What you have to do: Set down the entries below exactly; drop the pictures.

⁂

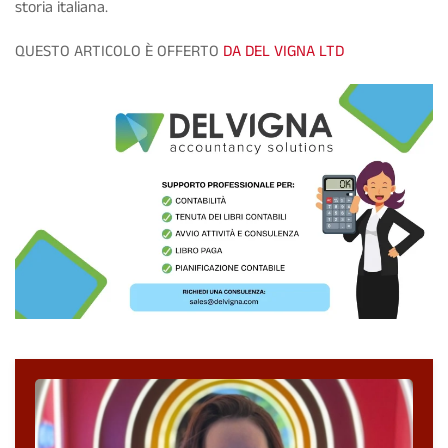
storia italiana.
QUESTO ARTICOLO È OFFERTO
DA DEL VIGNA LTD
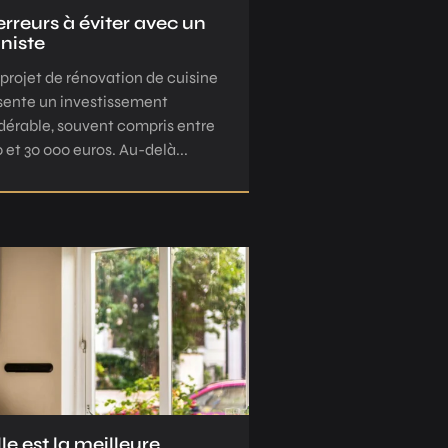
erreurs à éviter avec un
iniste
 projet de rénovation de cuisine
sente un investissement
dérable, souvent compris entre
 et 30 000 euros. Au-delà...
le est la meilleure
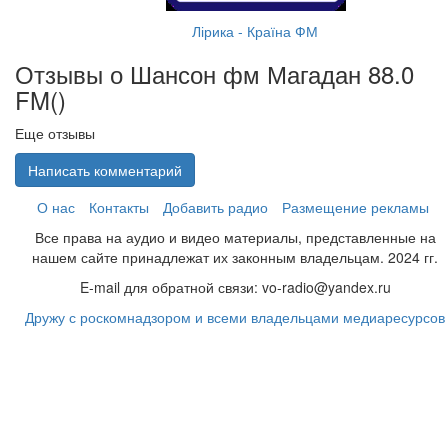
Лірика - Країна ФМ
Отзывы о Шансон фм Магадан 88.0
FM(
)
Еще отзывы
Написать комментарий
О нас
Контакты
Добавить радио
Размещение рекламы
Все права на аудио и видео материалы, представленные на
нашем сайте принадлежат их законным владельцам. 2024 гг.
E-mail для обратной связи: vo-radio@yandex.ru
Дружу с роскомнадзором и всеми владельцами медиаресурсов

⁂

Solution to the exercise:
storia italiana.
QUESTO ARTICOLO È OFFERTO
DA DEL VIGNA LTD
erreurs à éviter avec un
iniste
 projet de rénovation de cuisine
sente un investissement
dérable, souvent compris entre
 et 30 000 euros. Au-delà...
le est la meilleure
Лірика - Країна ФМ
Отзывы о Шансон фм Магадан 88.0
FM(
)
Еще отзывы
Написать комментарий
О нас
Контакты
Добавить радио
Размещение рекламы
Все права на аудио и видео материалы, представленные на
нашем сайте принадлежат их законным владельцам. 2024 гг.
E-mail для обратной связи: vo-radio@yandex.ru
Дружу с роскомнадзором и всеми владельцами медиаресурсов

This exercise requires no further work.